In this twisty psychological thriller, Julia Heaberlin paints unforgettable portraits of a woman and a girl who redefine perceptions of physical beauty and strength.

I received a copy of this title via NetGalley. It does not impact my review. 

We Are All the Same in the Dark publishes on August 11, 2020. 

We Are All the Same in the Dark started off so strong for me. The writing was addictive, the atmosphere was tense, and the mystery was intriguing. Unfortunately, it lost steam for me about halfway through. It wasn’t a bad book, but it ended up disappointing me after giving me such high hopes in the beginning.

The story was told in five parts and through three different POVs. I really enjoyed the first two parts and POVs. As I mentioned, I was really interested by the mystery and I thought Heaberlin did a great job of keeping the tension high. I found both Wyatt and Odette really compelling characters and was intrigued by their shared past and lasting connection. And then Part Three happened. It’s hard to talk about without revealing spoilers, but I found the transition to be really jarring. I didn’t really like that the third narrator got about the last half of the book. I thought the pace slowed down and the story started to drag. I also thought the identity of the murderer became pretty obvious long before the reveal.

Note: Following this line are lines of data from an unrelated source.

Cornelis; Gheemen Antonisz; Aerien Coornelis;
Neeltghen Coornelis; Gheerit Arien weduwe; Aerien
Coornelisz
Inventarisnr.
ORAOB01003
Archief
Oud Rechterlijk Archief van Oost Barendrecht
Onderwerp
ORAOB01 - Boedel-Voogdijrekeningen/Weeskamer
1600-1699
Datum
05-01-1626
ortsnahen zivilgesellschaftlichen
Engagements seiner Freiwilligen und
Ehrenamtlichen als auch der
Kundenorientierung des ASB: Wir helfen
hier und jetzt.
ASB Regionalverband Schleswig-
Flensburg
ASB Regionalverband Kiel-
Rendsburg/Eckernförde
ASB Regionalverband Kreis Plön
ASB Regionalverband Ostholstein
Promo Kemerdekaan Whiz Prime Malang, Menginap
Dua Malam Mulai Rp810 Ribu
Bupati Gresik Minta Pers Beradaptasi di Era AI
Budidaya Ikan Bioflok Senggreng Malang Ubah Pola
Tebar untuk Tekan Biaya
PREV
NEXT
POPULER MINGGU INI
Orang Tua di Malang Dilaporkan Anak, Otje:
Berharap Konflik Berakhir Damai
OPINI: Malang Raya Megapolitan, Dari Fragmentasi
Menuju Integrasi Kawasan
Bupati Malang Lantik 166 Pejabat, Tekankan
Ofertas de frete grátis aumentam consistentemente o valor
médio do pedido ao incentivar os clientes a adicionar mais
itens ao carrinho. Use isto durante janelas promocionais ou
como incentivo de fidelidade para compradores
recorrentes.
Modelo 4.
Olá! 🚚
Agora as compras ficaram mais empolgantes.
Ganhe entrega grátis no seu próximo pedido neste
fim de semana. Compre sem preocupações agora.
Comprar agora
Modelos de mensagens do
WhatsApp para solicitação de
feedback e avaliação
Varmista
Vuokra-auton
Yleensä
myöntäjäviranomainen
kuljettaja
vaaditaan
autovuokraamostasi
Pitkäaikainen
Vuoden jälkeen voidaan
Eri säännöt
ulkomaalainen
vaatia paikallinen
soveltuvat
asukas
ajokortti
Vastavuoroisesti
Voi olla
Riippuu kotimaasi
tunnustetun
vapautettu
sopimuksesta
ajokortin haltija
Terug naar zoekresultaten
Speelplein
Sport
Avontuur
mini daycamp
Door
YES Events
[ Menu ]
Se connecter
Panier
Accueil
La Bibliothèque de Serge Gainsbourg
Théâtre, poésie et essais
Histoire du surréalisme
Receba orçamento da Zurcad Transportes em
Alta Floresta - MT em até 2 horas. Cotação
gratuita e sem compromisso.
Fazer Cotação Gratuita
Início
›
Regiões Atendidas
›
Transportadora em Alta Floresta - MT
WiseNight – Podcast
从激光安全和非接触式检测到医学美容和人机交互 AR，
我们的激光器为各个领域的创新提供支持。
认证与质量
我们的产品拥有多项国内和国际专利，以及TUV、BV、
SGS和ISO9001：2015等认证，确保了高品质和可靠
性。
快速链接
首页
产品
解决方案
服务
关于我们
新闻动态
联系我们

I wanted a tense mystery/thriller and I while the story did start out that way, I felt like it shifted almost more into Women’s Fiction for a great deal of the book. The heart of the story are three strong, but damaged women. They are all special snowflakes type of ladies, that are are beautiful and clever and brave, but have been damaged physically, psychologically, or both. A lot of time is spent on what happened to them in their youth and how they cope. I wouldn’t necessarily say that I didn’t care about that, but I thought it would have been better placed in a different genre. I felt like the message got in the way of the development of the mystery sometimes and made the pace drag.

Overall, We Are All the Same in the Dark ended up being just ok for me. It started off really strong, but seemed to lose focus of the mystery and started to drag about halfway through. I think if you don’t mind a heavy handed lesson being handed out with your thrillers, you will enjoy this one a little more than I did.

Overall Rating (out of 5): 3 Stars

6 thoughts on “Review: We Are All the Same in the Dark by Julia Heaberlin

  1. Why did this one have to loose steam half way through? A shift to women’s fiction would bug me. I feel like so many books have made that shift lately. I was so intrigued by the blurb! (And I love that cover!)